**Task to carry out:** Repeat the data exactly, leaving out any image.

** Data excerpt follows **

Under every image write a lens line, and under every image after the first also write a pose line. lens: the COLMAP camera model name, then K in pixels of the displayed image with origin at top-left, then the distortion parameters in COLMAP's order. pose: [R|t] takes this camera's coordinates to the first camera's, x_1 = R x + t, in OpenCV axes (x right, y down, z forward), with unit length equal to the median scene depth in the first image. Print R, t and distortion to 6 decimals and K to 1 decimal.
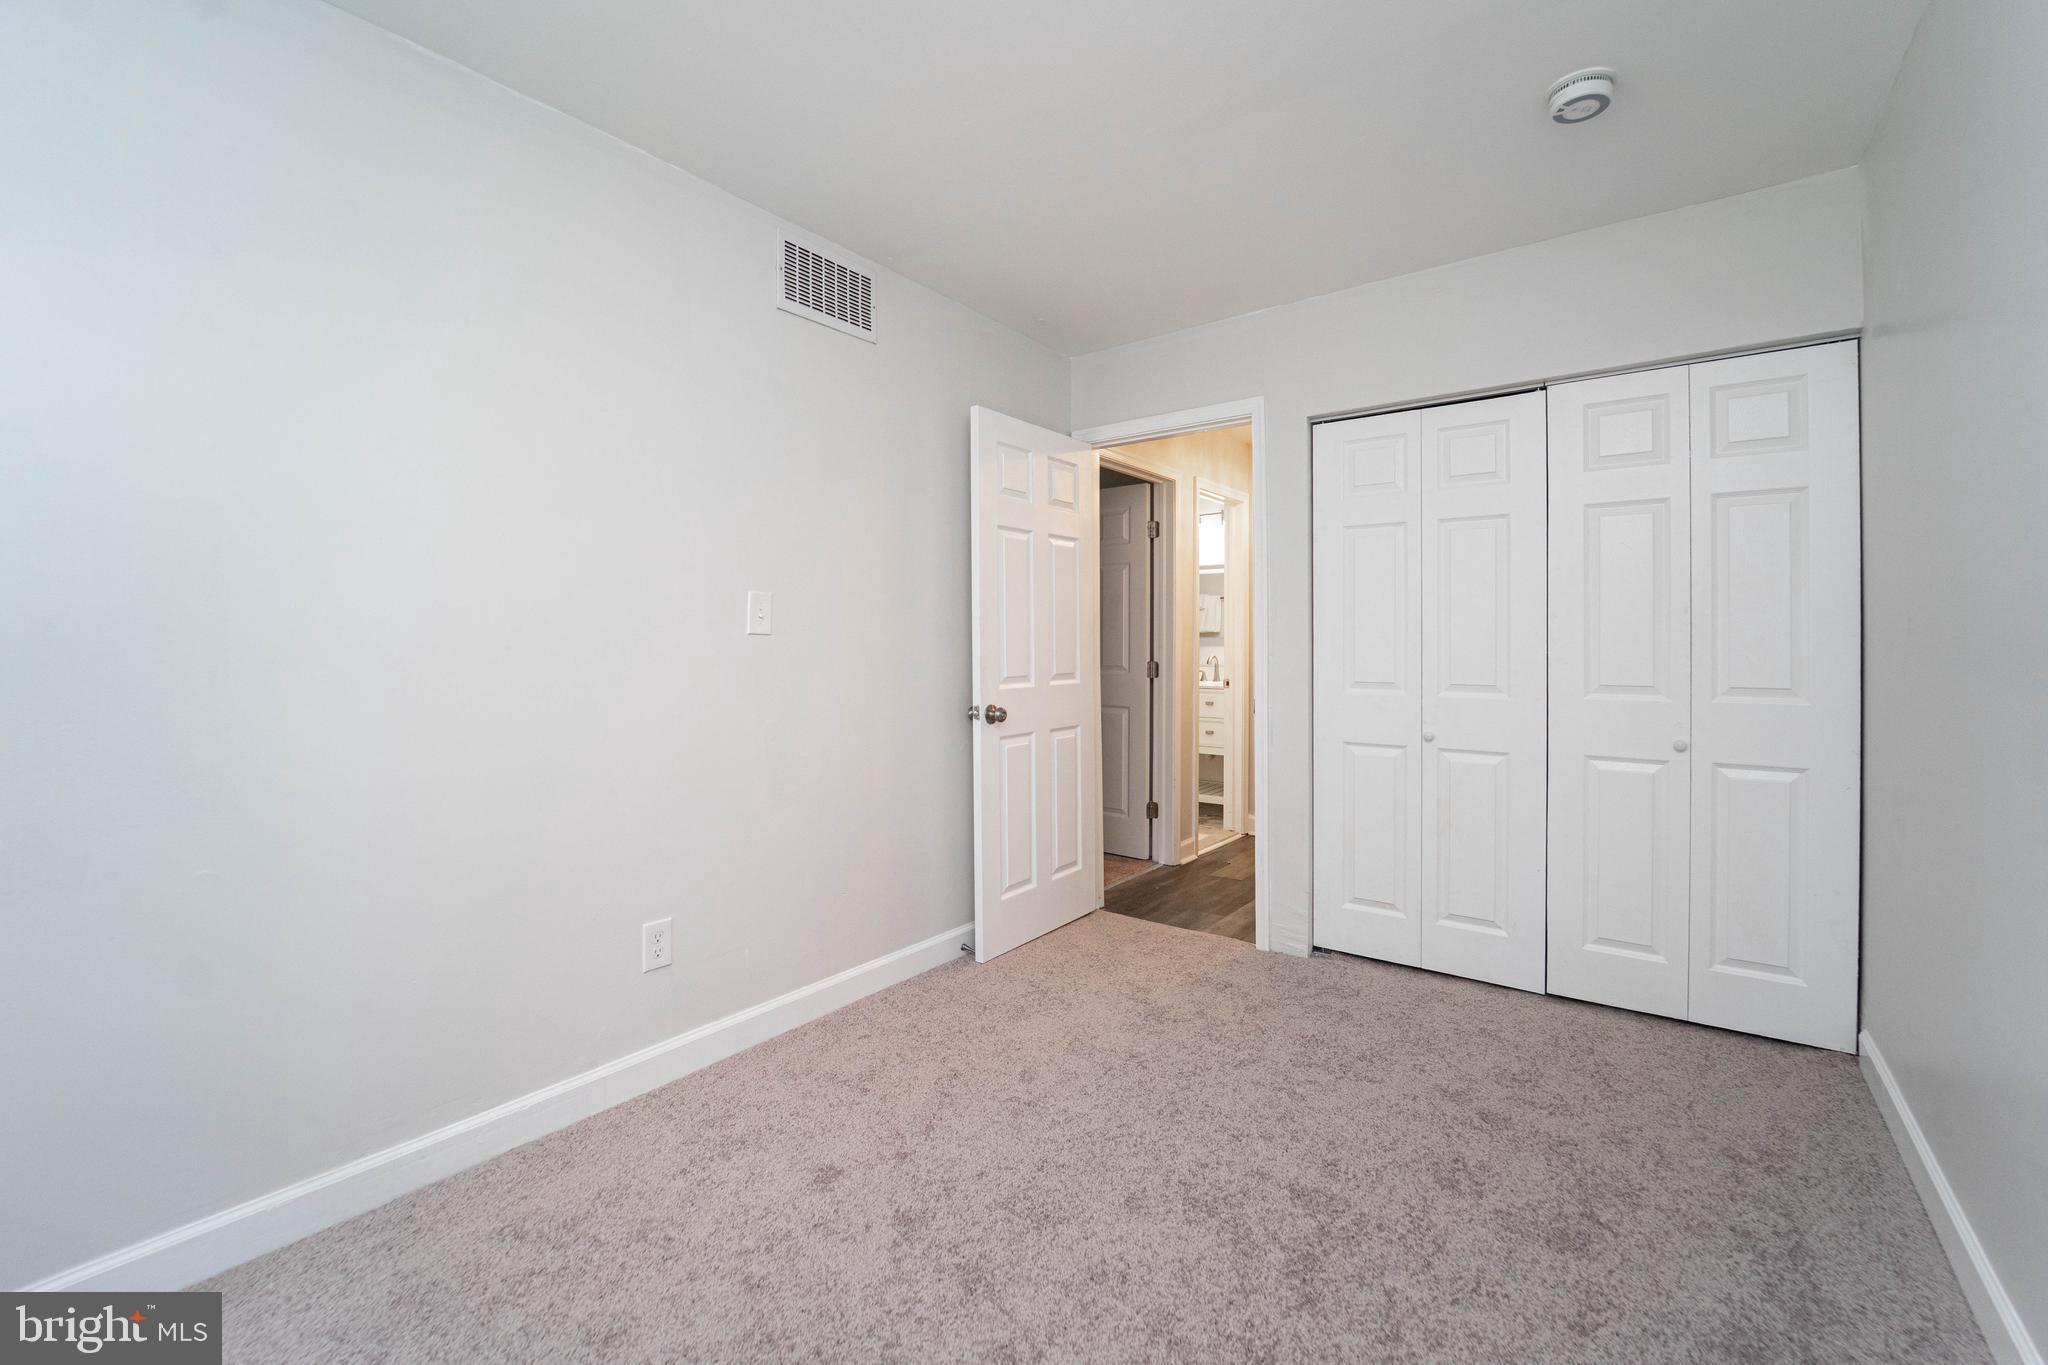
lens RADIAL K [[843.1, 0, 1060.7], [0, 843.1, 640.6], [0, 0, 1]] dist [-0.016834, -0.000293]
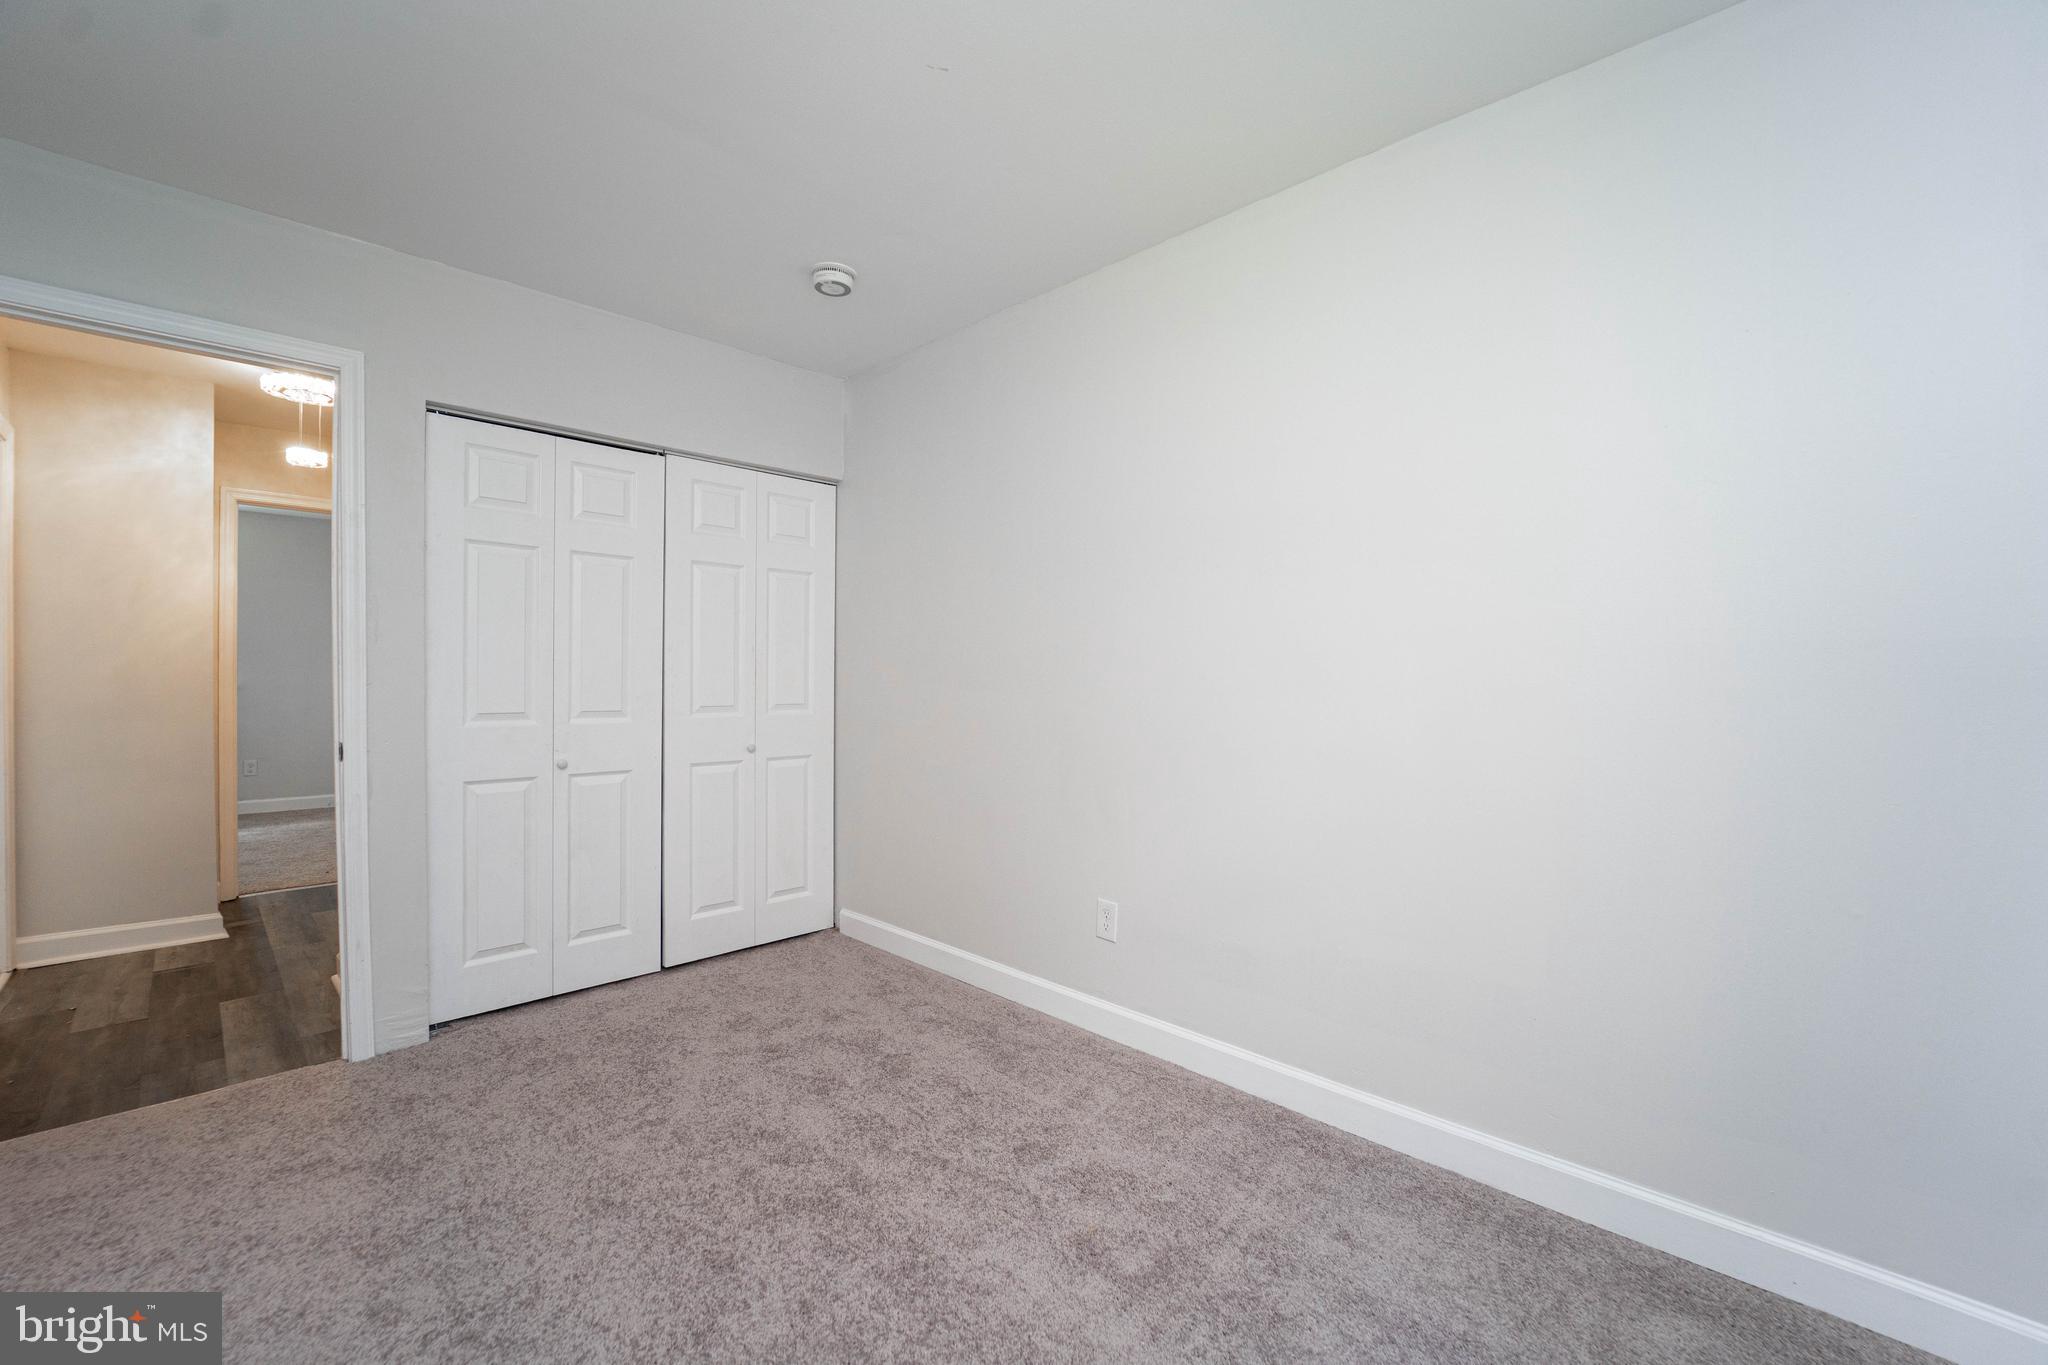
lens RADIAL K [[840.9, 0, 981.0], [0, 840.9, 690.7], [0, 0, 1]] dist [-0.017842, -0.000357]
pose [[0.177490, -0.015451, 0.984001, -0.466312], [-0.008927, 0.999810, 0.017310, 0.004034], [-0.984082, -0.011856, 0.177318, 0.330079]]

** End of Data excerpt **

**Task answer:**
Under every image write a lens line, and under every image after the first also write a pose line. lens: the COLMAP camera model name, then K in pixels of the displayed image with origin at top-left, then the distortion parameters in COLMAP's order. pose: [R|t] takes this camera's coordinates to the first camera's, x_1 = R x + t, in OpenCV axes (x right, y down, z forward), with unit length equal to the median scene depth in the first image. Print R, t and distortion to 6 decimals and K to 1 decimal.
lens RADIAL K [[843.1, 0, 1060.7], [0, 843.1, 640.6], [0, 0, 1]] dist [-0.016834, -0.000293]
lens RADIAL K [[840.9, 0, 981.0], [0, 840.9, 690.7], [0, 0, 1]] dist [-0.017842, -0.000357]
pose [[0.177490, -0.015451, 0.984001, -0.466312], [-0.008927, 0.999810, 0.017310, 0.004034], [-0.984082, -0.011856, 0.177318, 0.330079]]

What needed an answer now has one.